== The problem ==
Omit any picture, and return the remaining data exactly as written.

== Information ==

+-------+

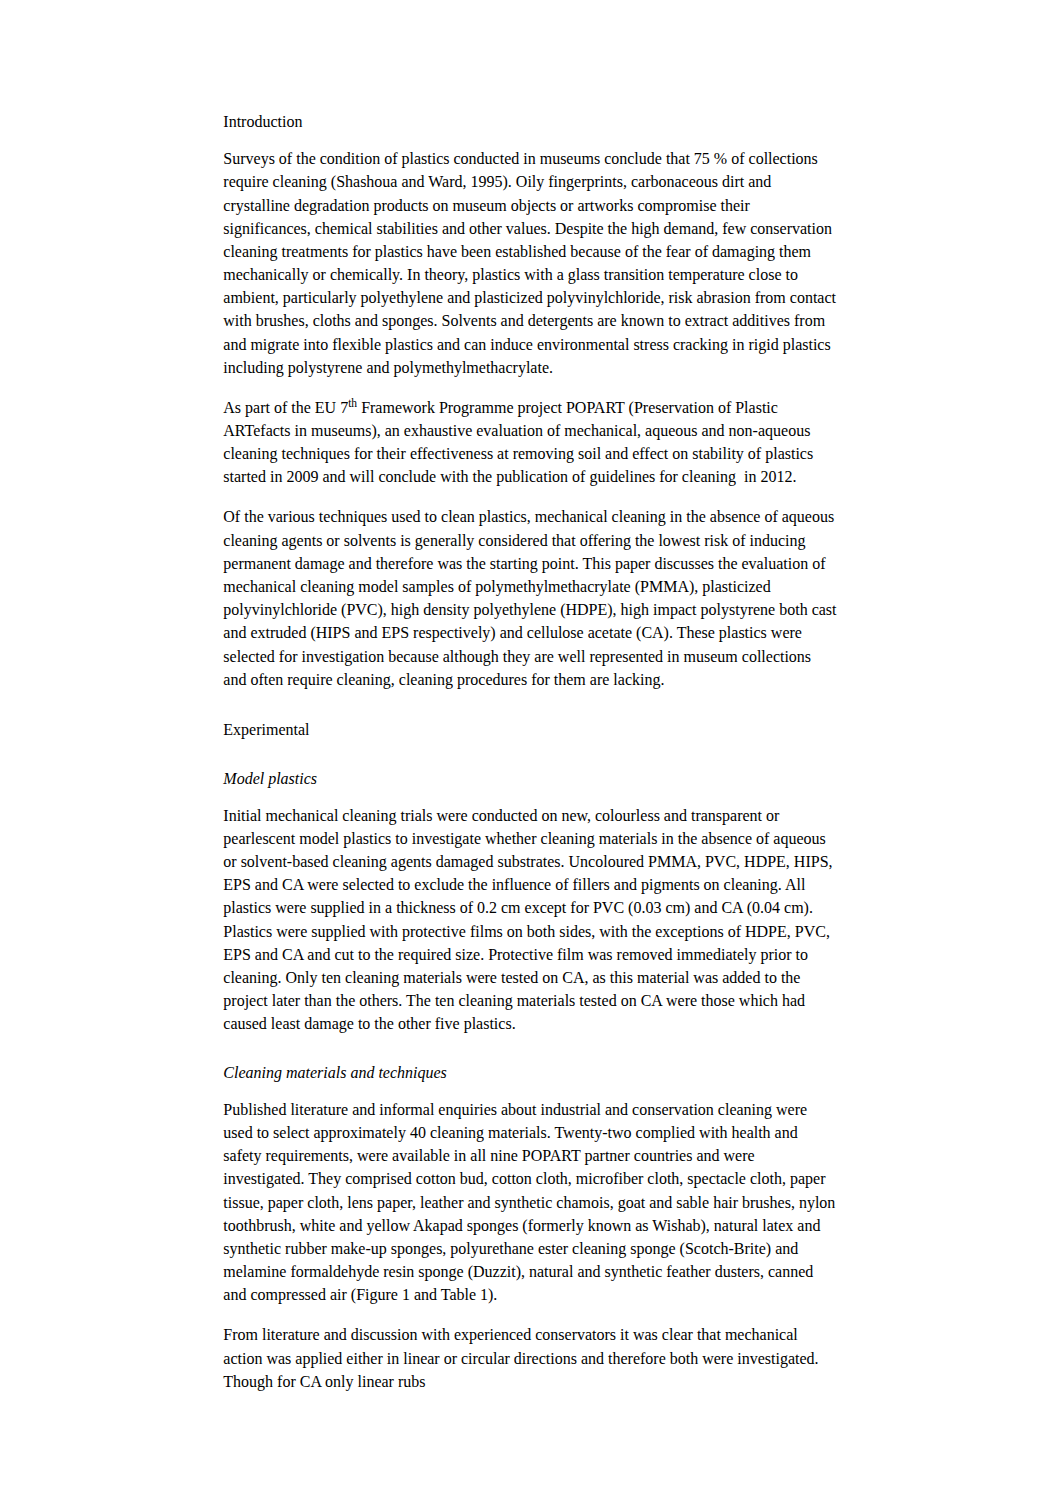Introduction
Surveys of the condition of plastics conducted in museums conclude that 75 % of collections require cleaning (Shashoua and Ward, 1995). Oily fingerprints, carbonaceous dirt and crystalline degradation products on museum objects or artworks compromise their significances, chemical stabilities and other values. Despite the high demand, few conservation cleaning treatments for plastics have been established because of the fear of damaging them mechanically or chemically. In theory, plastics with a glass transition temperature close to ambient, particularly polyethylene and plasticized polyvinylchloride, risk abrasion from contact with brushes, cloths and sponges. Solvents and detergents are known to extract additives from and migrate into flexible plastics and can induce environmental stress cracking in rigid plastics including polystyrene and polymethylmethacrylate.
As part of the EU 7th Framework Programme project POPART (Preservation of Plastic ARTefacts in museums), an exhaustive evaluation of mechanical, aqueous and non-aqueous cleaning techniques for their effectiveness at removing soil and effect on stability of plastics started in 2009 and will conclude with the publication of guidelines for cleaning in 2012.
Of the various techniques used to clean plastics, mechanical cleaning in the absence of aqueous cleaning agents or solvents is generally considered that offering the lowest risk of inducing permanent damage and therefore was the starting point. This paper discusses the evaluation of mechanical cleaning model samples of polymethylmethacrylate (PMMA), plasticized polyvinylchloride (PVC), high density polyethylene (HDPE), high impact polystyrene both cast and extruded (HIPS and EPS respectively) and cellulose acetate (CA). These plastics were selected for investigation because although they are well represented in museum collections and often require cleaning, cleaning procedures for them are lacking.
Experimental
Model plastics
Initial mechanical cleaning trials were conducted on new, colourless and transparent or pearlescent model plastics to investigate whether cleaning materials in the absence of aqueous or solvent-based cleaning agents damaged substrates. Uncoloured PMMA, PVC, HDPE, HIPS, EPS and CA were selected to exclude the influence of fillers and pigments on cleaning. All plastics were supplied in a thickness of 0.2 cm except for PVC (0.03 cm) and CA (0.04 cm). Plastics were supplied with protective films on both sides, with the exceptions of HDPE, PVC, EPS and CA and cut to the required size. Protective film was removed immediately prior to cleaning. Only ten cleaning materials were tested on CA, as this material was added to the project later than the others. The ten cleaning materials tested on CA were those which had caused least damage to the other five plastics.
Cleaning materials and techniques
Published literature and informal enquiries about industrial and conservation cleaning were used to select approximately 40 cleaning materials. Twenty-two complied with health and safety requirements, were available in all nine POPART partner countries and were investigated. They comprised cotton bud, cotton cloth, microfiber cloth, spectacle cloth, paper tissue, paper cloth, lens paper, leather and synthetic chamois, goat and sable hair brushes, nylon toothbrush, white and yellow Akapad sponges (formerly known as Wishab), natural latex and synthetic rubber make-up sponges, polyurethane ester cleaning sponge (Scotch-Brite) and melamine formaldehyde resin sponge (Duzzit), natural and synthetic feather dusters, canned and compressed air (Figure 1 and Table 1).
From literature and discussion with experienced conservators it was clear that mechanical action was applied either in linear or circular directions and therefore both were investigated. Though for CA only linear rubs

+-------+

== Response for this exercise ==
Introduction
Surveys of the condition of plastics conducted in museums conclude that 75 % of collections require cleaning (Shashoua and Ward, 1995). Oily fingerprints, carbonaceous dirt and crystalline degradation products on museum objects or artworks compromise their significances, chemical stabilities and other values. Despite the high demand, few conservation cleaning treatments for plastics have been established because of the fear of damaging them mechanically or chemically. In theory, plastics with a glass transition temperature close to ambient, particularly polyethylene and plasticized polyvinylchloride, risk abrasion from contact with brushes, cloths and sponges. Solvents and detergents are known to extract additives from and migrate into flexible plastics and can induce environmental stress cracking in rigid plastics including polystyrene and polymethylmethacrylate.
As part of the EU 7th Framework Programme project POPART (Preservation of Plastic ARTefacts in museums), an exhaustive evaluation of mechanical, aqueous and non-aqueous cleaning techniques for their effectiveness at removing soil and effect on stability of plastics started in 2009 and will conclude with the publication of guidelines for cleaning in 2012.
Of the various techniques used to clean plastics, mechanical cleaning in the absence of aqueous cleaning agents or solvents is generally considered that offering the lowest risk of inducing permanent damage and therefore was the starting point. This paper discusses the evaluation of mechanical cleaning model samples of polymethylmethacrylate (PMMA), plasticized polyvinylchloride (PVC), high density polyethylene (HDPE), high impact polystyrene both cast and extruded (HIPS and EPS respectively) and cellulose acetate (CA). These plastics were selected for investigation because although they are well represented in museum collections and often require cleaning, cleaning procedures for them are lacking.
Experimental
Model plastics
Initial mechanical cleaning trials were conducted on new, colourless and transparent or pearlescent model plastics to investigate whether cleaning materials in the absence of aqueous or solvent-based cleaning agents damaged substrates. Uncoloured PMMA, PVC, HDPE, HIPS, EPS and CA were selected to exclude the influence of fillers and pigments on cleaning. All plastics were supplied in a thickness of 0.2 cm except for PVC (0.03 cm) and CA (0.04 cm). Plastics were supplied with protective films on both sides, with the exceptions of HDPE, PVC, EPS and CA and cut to the required size. Protective film was removed immediately prior to cleaning. Only ten cleaning materials were tested on CA, as this material was added to the project later than the others. The ten cleaning materials tested on CA were those which had caused least damage to the other five plastics.
Cleaning materials and techniques
Published literature and informal enquiries about industrial and conservation cleaning were used to select approximately 40 cleaning materials. Twenty-two complied with health and safety requirements, were available in all nine POPART partner countries and were investigated. They comprised cotton bud, cotton cloth, microfiber cloth, spectacle cloth, paper tissue, paper cloth, lens paper, leather and synthetic chamois, goat and sable hair brushes, nylon toothbrush, white and yellow Akapad sponges (formerly known as Wishab), natural latex and synthetic rubber make-up sponges, polyurethane ester cleaning sponge (Scotch-Brite) and melamine formaldehyde resin sponge (Duzzit), natural and synthetic feather dusters, canned and compressed air (Figure 1 and Table 1).
From literature and discussion with experienced conservators it was clear that mechanical action was applied either in linear or circular directions and therefore both were investigated. Though for CA only linear rubs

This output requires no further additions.